● **Extracted entries**
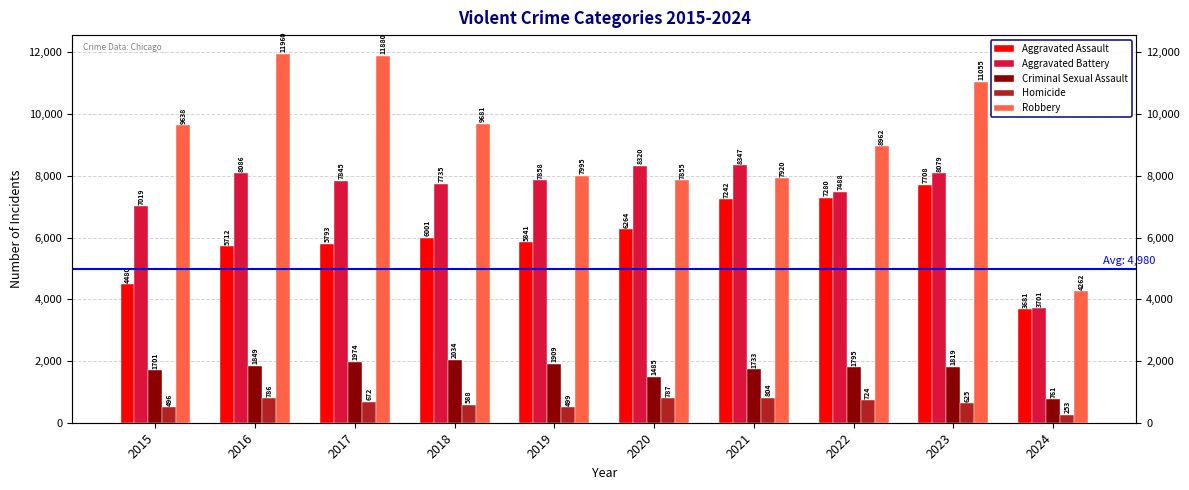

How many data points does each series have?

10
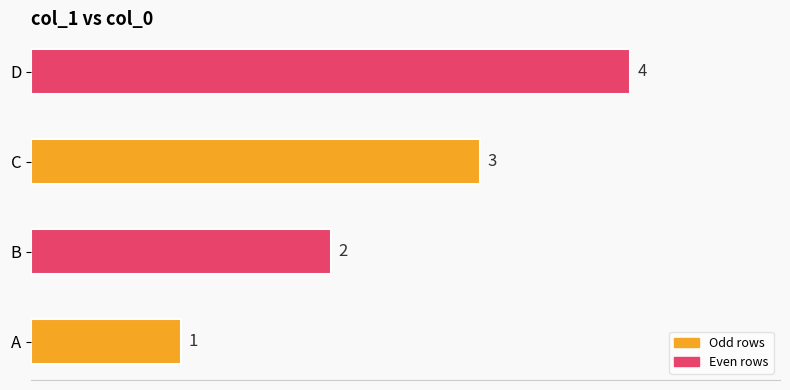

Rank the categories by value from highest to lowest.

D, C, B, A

--

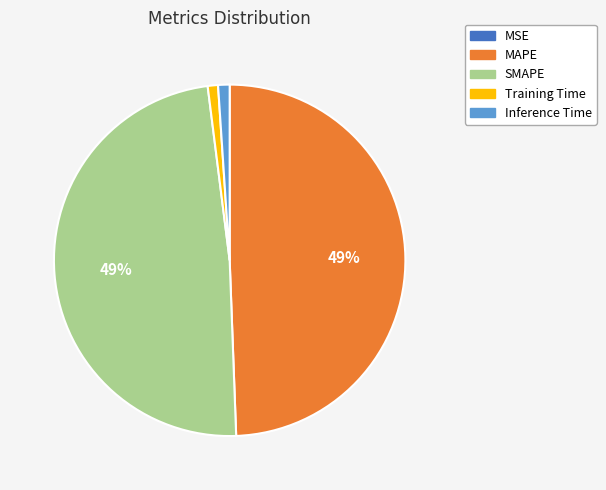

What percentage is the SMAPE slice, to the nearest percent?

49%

● **Directions**
Swap "categories" for "groups" in the lines from the one with "How many data points does each series have?" to the one with "Rank the categories". Give back only those lines, with nothing else changed and the pictures left out.

● **Response**
How many data points does each series have?

10

Rank the groups by value from highest to lowest.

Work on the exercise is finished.